Activity:
The records below are to be written out again, exactly as they appear.

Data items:

• • • •

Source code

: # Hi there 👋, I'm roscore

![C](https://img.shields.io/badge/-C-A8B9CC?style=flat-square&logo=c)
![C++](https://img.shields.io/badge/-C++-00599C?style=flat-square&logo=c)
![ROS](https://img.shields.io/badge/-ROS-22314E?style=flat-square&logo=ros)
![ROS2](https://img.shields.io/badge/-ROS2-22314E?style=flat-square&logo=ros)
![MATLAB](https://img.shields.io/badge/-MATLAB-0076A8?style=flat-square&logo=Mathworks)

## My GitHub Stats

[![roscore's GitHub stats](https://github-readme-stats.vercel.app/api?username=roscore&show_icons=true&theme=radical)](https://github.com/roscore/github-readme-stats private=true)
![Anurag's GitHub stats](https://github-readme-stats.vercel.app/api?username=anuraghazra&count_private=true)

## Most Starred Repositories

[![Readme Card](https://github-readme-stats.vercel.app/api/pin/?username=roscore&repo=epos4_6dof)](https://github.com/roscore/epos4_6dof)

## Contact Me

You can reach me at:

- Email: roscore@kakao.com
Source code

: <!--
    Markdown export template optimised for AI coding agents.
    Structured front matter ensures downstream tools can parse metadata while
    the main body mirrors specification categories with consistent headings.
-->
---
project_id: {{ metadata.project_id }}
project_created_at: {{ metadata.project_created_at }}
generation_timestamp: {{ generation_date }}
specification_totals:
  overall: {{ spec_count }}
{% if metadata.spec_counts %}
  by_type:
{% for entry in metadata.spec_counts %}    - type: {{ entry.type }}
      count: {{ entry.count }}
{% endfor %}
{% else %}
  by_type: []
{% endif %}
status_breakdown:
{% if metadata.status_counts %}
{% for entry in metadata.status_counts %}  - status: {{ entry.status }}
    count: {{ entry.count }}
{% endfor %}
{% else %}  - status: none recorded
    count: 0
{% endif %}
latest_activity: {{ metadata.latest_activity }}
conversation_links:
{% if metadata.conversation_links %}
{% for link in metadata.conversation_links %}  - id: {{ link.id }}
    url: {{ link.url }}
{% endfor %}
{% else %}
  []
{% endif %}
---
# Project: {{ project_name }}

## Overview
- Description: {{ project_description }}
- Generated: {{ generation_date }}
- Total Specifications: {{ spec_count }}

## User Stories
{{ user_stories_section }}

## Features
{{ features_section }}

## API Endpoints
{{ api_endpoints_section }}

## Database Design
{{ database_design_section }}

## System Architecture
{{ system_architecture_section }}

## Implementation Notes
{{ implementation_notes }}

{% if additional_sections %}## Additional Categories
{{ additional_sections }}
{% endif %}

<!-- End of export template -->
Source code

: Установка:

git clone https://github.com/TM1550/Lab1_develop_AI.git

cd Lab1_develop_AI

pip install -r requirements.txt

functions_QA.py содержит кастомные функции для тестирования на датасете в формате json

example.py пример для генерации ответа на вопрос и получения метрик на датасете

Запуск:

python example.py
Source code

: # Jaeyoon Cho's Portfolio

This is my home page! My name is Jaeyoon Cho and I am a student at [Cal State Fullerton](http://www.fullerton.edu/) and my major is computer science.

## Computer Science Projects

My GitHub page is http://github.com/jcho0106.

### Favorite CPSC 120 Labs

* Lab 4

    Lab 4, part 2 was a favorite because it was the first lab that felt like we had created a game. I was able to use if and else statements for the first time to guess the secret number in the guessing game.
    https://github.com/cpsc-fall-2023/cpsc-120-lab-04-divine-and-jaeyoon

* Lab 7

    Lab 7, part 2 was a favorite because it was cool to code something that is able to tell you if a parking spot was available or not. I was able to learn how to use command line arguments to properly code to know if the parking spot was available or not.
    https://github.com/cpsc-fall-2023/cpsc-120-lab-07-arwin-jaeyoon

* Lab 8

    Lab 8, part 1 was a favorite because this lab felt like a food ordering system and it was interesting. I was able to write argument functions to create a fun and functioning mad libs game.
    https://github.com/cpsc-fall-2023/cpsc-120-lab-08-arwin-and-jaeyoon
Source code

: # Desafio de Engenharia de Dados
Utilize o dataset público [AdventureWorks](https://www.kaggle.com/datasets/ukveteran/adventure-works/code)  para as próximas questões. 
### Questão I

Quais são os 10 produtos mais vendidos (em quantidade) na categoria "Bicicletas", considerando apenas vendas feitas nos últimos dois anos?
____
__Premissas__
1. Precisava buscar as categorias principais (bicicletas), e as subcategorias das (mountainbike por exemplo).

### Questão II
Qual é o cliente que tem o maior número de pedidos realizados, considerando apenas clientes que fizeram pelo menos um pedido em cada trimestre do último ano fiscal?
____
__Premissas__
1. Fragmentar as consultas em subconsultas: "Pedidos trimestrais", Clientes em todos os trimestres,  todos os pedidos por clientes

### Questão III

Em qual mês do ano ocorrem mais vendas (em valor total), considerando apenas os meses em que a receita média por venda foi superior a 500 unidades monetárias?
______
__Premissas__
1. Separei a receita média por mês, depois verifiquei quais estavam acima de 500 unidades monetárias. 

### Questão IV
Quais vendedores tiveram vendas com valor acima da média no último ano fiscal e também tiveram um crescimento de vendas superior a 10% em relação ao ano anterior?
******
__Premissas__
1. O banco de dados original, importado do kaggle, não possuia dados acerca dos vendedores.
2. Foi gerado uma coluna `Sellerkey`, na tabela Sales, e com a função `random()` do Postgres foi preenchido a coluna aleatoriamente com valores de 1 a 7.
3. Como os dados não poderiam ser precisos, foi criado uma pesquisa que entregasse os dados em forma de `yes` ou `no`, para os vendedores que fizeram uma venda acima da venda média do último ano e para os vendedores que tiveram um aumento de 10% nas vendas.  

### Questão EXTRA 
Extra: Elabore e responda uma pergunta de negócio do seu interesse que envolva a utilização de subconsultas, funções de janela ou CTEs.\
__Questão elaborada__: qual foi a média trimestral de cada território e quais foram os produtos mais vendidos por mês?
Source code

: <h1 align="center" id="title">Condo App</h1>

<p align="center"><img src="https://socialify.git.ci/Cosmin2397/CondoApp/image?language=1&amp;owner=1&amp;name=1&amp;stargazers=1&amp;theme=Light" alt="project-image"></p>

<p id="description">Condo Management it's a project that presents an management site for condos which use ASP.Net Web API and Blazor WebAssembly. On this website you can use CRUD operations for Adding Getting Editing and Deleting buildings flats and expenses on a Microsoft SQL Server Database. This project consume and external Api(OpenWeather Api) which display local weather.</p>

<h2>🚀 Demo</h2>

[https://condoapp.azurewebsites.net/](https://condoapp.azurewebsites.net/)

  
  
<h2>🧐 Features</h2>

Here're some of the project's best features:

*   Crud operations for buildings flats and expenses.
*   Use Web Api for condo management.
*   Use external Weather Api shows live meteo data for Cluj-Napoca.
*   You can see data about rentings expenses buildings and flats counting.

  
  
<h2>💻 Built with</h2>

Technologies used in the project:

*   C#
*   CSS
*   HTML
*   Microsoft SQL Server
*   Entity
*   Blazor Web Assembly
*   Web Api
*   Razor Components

• • • •

Output for this exercise:
Source code

: # Hi there 👋, I'm roscore

![C](https://img.shields.io/badge/-C-A8B9CC?style=flat-square&logo=c)
![C++](https://img.shields.io/badge/-C++-00599C?style=flat-square&logo=c)
![ROS](https://img.shields.io/badge/-ROS-22314E?style=flat-square&logo=ros)
![ROS2](https://img.shields.io/badge/-ROS2-22314E?style=flat-square&logo=ros)
![MATLAB](https://img.shields.io/badge/-MATLAB-0076A8?style=flat-square&logo=Mathworks)

## My GitHub Stats

[![roscore's GitHub stats](https://github-readme-stats.vercel.app/api?username=roscore&show_icons=true&theme=radical)](https://github.com/roscore/github-readme-stats private=true)
![Anurag's GitHub stats](https://github-readme-stats.vercel.app/api?username=anuraghazra&count_private=true)

## Most Starred Repositories

[![Readme Card](https://github-readme-stats.vercel.app/api/pin/?username=roscore&repo=epos4_6dof)](https://github.com/roscore/epos4_6dof)

## Contact Me

You can reach me at:

- Email: roscore@kakao.com
Source code

: <!--
    Markdown export template optimised for AI coding agents.
    Structured front matter ensures downstream tools can parse metadata while
    the main body mirrors specification categories with consistent headings.
-->
---
project_id: {{ metadata.project_id }}
project_created_at: {{ metadata.project_created_at }}
generation_timestamp: {{ generation_date }}
specification_totals:
  overall: {{ spec_count }}
{% if metadata.spec_counts %}
  by_type:
{% for entry in metadata.spec_counts %}    - type: {{ entry.type }}
      count: {{ entry.count }}
{% endfor %}
{% else %}
  by_type: []
{% endif %}
status_breakdown:
{% if metadata.status_counts %}
{% for entry in metadata.status_counts %}  - status: {{ entry.status }}
    count: {{ entry.count }}
{% endfor %}
{% else %}  - status: none recorded
    count: 0
{% endif %}
latest_activity: {{ metadata.latest_activity }}
conversation_links:
{% if metadata.conversation_links %}
{% for link in metadata.conversation_links %}  - id: {{ link.id }}
    url: {{ link.url }}
{% endfor %}
{% else %}
  []
{% endif %}
---
# Project: {{ project_name }}

## Overview
- Description: {{ project_description }}
- Generated: {{ generation_date }}
- Total Specifications: {{ spec_count }}

## User Stories
{{ user_stories_section }}

## Features
{{ features_section }}

## API Endpoints
{{ api_endpoints_section }}

## Database Design
{{ database_design_section }}

## System Architecture
{{ system_architecture_section }}

## Implementation Notes
{{ implementation_notes }}

{% if additional_sections %}## Additional Categories
{{ additional_sections }}
{% endif %}

<!-- End of export template -->
Source code

: Установка:

git clone https://github.com/TM1550/Lab1_develop_AI.git

cd Lab1_develop_AI

pip install -r requirements.txt

functions_QA.py содержит кастомные функции для тестирования на датасете в формате json

example.py пример для генерации ответа на вопрос и получения метрик на датасете

Запуск:

python example.py
Source code

: # Jaeyoon Cho's Portfolio

This is my home page! My name is Jaeyoon Cho and I am a student at [Cal State Fullerton](http://www.fullerton.edu/) and my major is computer science.

## Computer Science Projects

My GitHub page is http://github.com/jcho0106.

### Favorite CPSC 120 Labs

* Lab 4

    Lab 4, part 2 was a favorite because it was the first lab that felt like we had created a game. I was able to use if and else statements for the first time to guess the secret number in the guessing game.
    https://github.com/cpsc-fall-2023/cpsc-120-lab-04-divine-and-jaeyoon

* Lab 7

    Lab 7, part 2 was a favorite because it was cool to code something that is able to tell you if a parking spot was available or not. I was able to learn how to use command line arguments to properly code to know if the parking spot was available or not.
    https://github.com/cpsc-fall-2023/cpsc-120-lab-07-arwin-jaeyoon

* Lab 8

    Lab 8, part 1 was a favorite because this lab felt like a food ordering system and it was interesting. I was able to write argument functions to create a fun and functioning mad libs game.
    https://github.com/cpsc-fall-2023/cpsc-120-lab-08-arwin-and-jaeyoon
Source code

: # Desafio de Engenharia de Dados
Utilize o dataset público [AdventureWorks](https://www.kaggle.com/datasets/ukveteran/adventure-works/code)  para as próximas questões. 
### Questão I

Quais são os 10 produtos mais vendidos (em quantidade) na categoria "Bicicletas", considerando apenas vendas feitas nos últimos dois anos?
____
__Premissas__
1. Precisava buscar as categorias principais (bicicletas), e as subcategorias das (mountainbike por exemplo).

### Questão II
Qual é o cliente que tem o maior número de pedidos realizados, considerando apenas clientes que fizeram pelo menos um pedido em cada trimestre do último ano fiscal?
____
__Premissas__
1. Fragmentar as consultas em subconsultas: "Pedidos trimestrais", Clientes em todos os trimestres,  todos os pedidos por clientes

### Questão III

Em qual mês do ano ocorrem mais vendas (em valor total), considerando apenas os meses em que a receita média por venda foi superior a 500 unidades monetárias?
______
__Premissas__
1. Separei a receita média por mês, depois verifiquei quais estavam acima de 500 unidades monetárias. 

### Questão IV
Quais vendedores tiveram vendas com valor acima da média no último ano fiscal e também tiveram um crescimento de vendas superior a 10% em relação ao ano anterior?
******
__Premissas__
1. O banco de dados original, importado do kaggle, não possuia dados acerca dos vendedores.
2. Foi gerado uma coluna `Sellerkey`, na tabela Sales, e com a função `random()` do Postgres foi preenchido a coluna aleatoriamente com valores de 1 a 7.
3. Como os dados não poderiam ser precisos, foi criado uma pesquisa que entregasse os dados em forma de `yes` ou `no`, para os vendedores que fizeram uma venda acima da venda média do último ano e para os vendedores que tiveram um aumento de 10% nas vendas.  

### Questão EXTRA 
Extra: Elabore e responda uma pergunta de negócio do seu interesse que envolva a utilização de subconsultas, funções de janela ou CTEs.\
__Questão elaborada__: qual foi a média trimestral de cada território e quais foram os produtos mais vendidos por mês?
Source code

: <h1 align="center" id="title">Condo App</h1>

<p align="center"><img src="https://socialify.git.ci/Cosmin2397/CondoApp/image?language=1&amp;owner=1&amp;name=1&amp;stargazers=1&amp;theme=Light" alt="project-image"></p>

<p id="description">Condo Management it's a project that presents an management site for condos which use ASP.Net Web API and Blazor WebAssembly. On this website you can use CRUD operations for Adding Getting Editing and Deleting buildings flats and expenses on a Microsoft SQL Server Database. This project consume and external Api(OpenWeather Api) which display local weather.</p>

<h2>🚀 Demo</h2>

[https://condoapp.azurewebsites.net/](https://condoapp.azurewebsites.net/)

  
  
<h2>🧐 Features</h2>

Here're some of the project's best features:

*   Crud operations for buildings flats and expenses.
*   Use Web Api for condo management.
*   Use external Weather Api shows live meteo data for Cluj-Napoca.
*   You can see data about rentings expenses buildings and flats counting.

  
  
<h2>💻 Built with</h2>

Technologies used in the project:

*   C#
*   CSS
*   HTML
*   Microsoft SQL Server
*   Entity
*   Blazor Web Assembly
*   Web Api
*   Razor Components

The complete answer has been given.